1). Data management at CDC's Division of Reproductive Health: this one's unpaid and was the first of the 3 to come along. A friend of my dad's friend found me this position punching in hospital data into a spreadsheet to be used for a health report. It's about 6 hrs a week, super flexible, and I even get my own desk/computer/laminated name card outside of the office. Dream big. It's maybe not my passion, but I appreciate the chance to make connections and explore different divisions at the CDC

2). Library grad supervisor extraordinare: my friend B and I work from 11 am to 8 pm every Saturday checking out books, overseeing wee undergrads and essentially being bosses with our double computer screens. It's a long day indeed and my Saturdays are essentially shot, but lets face it, I never did anything on Saturdays anyway (if I got dressed it was a miracle) and now I make a huge chunk of change and do all my work for the week.

Feel the power

Actually this is what we do all day Saturdays

and lastly, my pride, my joy, and my newfound love
3). Communication intern at CDC's Division of Global Disease Detection and Emergency Response: yes it's a mouthful, but I think I have found my calling. What better thing for me to be doing than playing around with words, making pamphlets, interviewing people, and writing blog posts all in the name of global health?! Nothing I tell you!

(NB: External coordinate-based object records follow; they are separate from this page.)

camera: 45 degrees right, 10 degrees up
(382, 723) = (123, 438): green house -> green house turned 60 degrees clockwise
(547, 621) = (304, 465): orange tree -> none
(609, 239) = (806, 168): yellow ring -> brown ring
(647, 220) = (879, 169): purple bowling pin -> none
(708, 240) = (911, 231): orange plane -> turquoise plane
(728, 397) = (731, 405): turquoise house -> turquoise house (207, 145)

And so even though I have no idea what free time is anymore, don't remember what it's like to not wake up without an alarm, and haven't taken a nap in who knows how long, I'm networking and making the cash moneys like nobody's business. Sleep is for the weak! ...Is it summer yet?

Saturday, March 16, 2013

You know you're growing up when...

1. You start buying friends wedding magazines to celebrate their impending nuptials

2. You have to worry about repaying student loans (or you just have student loans)

3. Time starts to = money

4. The number of work clothes in your closet starts taking up more space than the number of party dresses

5. You get excited about an apartment that comes with an in-unit washer and dryer

6. Dinner and drinks becomes more about the food and less about the drinks

7. You spend more time obsessing over decorating your apartment than you do about clothes

8. Quality becomes more important than quantity (in friends, relationships, everything)

9. An ideal weekend involves you, your bed, and Netflix

10. You find yourself discussing the merits of having a high quality vacuum (this just happened and it really scared me)

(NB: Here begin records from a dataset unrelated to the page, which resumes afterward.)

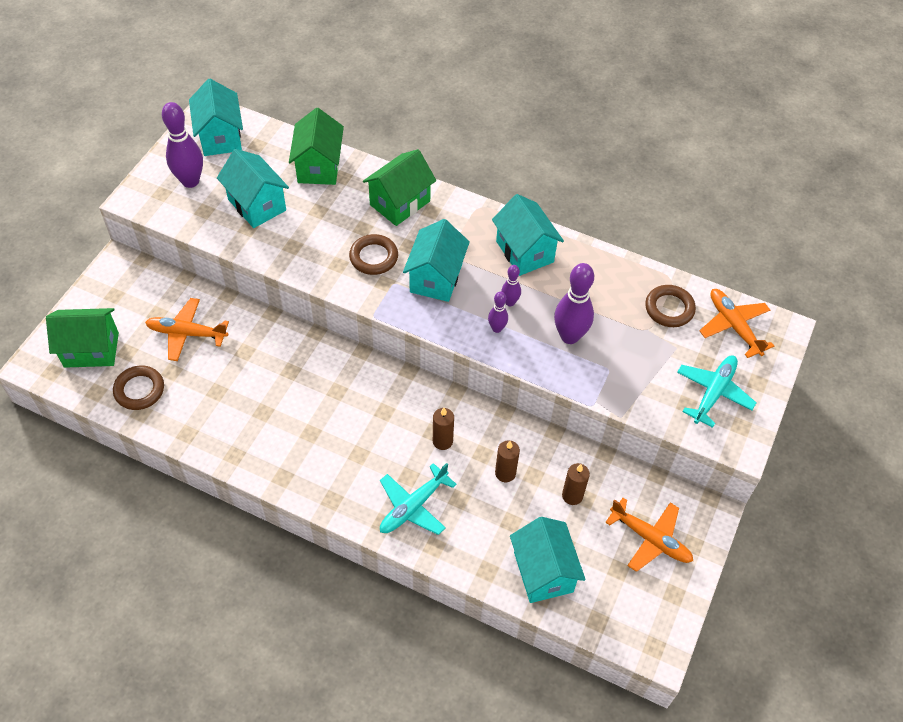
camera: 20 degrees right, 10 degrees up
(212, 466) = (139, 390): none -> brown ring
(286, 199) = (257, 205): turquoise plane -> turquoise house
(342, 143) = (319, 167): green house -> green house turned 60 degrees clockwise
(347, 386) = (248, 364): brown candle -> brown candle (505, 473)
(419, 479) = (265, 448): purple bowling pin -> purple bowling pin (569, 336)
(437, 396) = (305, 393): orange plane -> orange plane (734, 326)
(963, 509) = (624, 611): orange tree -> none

11. You start celebrating the anniversary of your 21st birthday

12. You come home from work too tired to make dinner

13. The antics of the younger generation start to scare you/make you concerned for society

14. And finally...

via

Friday, March 8, 2013

Multi-tasker Extraordinare

Before you roll your eyes at me and get all freaked out and think I'm getting all psychadelic and new-agey on you, just hear me out. Buddhists and the rad man the Dalai Lama are all for doing a task and concentrating soley on that single task; this is how we live in the now. Why live in the now, you ask? Because the past is the past (and often a source of depression) and the future is the future (a common cause of anxiety for many); since you can't change the past and there's no point in worrying about a future that hasn't happened yet the best thing is to live fully in the now. This is where we find peace.

via pinterest



I'm a big proponent of this idea. I noticed it this summer when I was busy waiting tables; with the restaurant packed and all of my tables full, all I could concentrate on were the tasks at hand. Let me tell you, I don't think I've ever been so present in my life as I was when I was waiting tables. Nowadays, I've got a lot of shit going on. We all do. And I've gotten really good at multitasking, especially in class (I've adopted the idea, well if I'm not going to learn anything useful in this class, I might as well make the most of my time here and get something done) and it's definitely helped to ease some of the workload I've felt saddled with these past couple of weeks. But it also makes me stop and wonder: this can't be good for my psyche. I've felt this building up for some time now, all the stress and anxiety that I've been feeling over impending assignments and deadlines, but just last night I realized I couldn't go on feeling so frazzled and stressed. I'm going to have a breakdown if I continue working and worrying myself as I am (and lets face it, breakdowns don't help anyone, ain't nobody got time fo that!).

via pinterest


Just gotta take it one day at a time (and maybe study/work on assignments a few days in advance just so you don't screw yourself over). I figure, this can't last forever; grad school is my great spring to the finish line of life! If you are interested in finding out more, I'd highly recommend The Power of Now by Eckhart Tolle. It's a great read that talks about the benefits and necessity of living in the now. Plus, every day's a gift (that's why we call it the present!) so why wouldn't you want to fully live it?!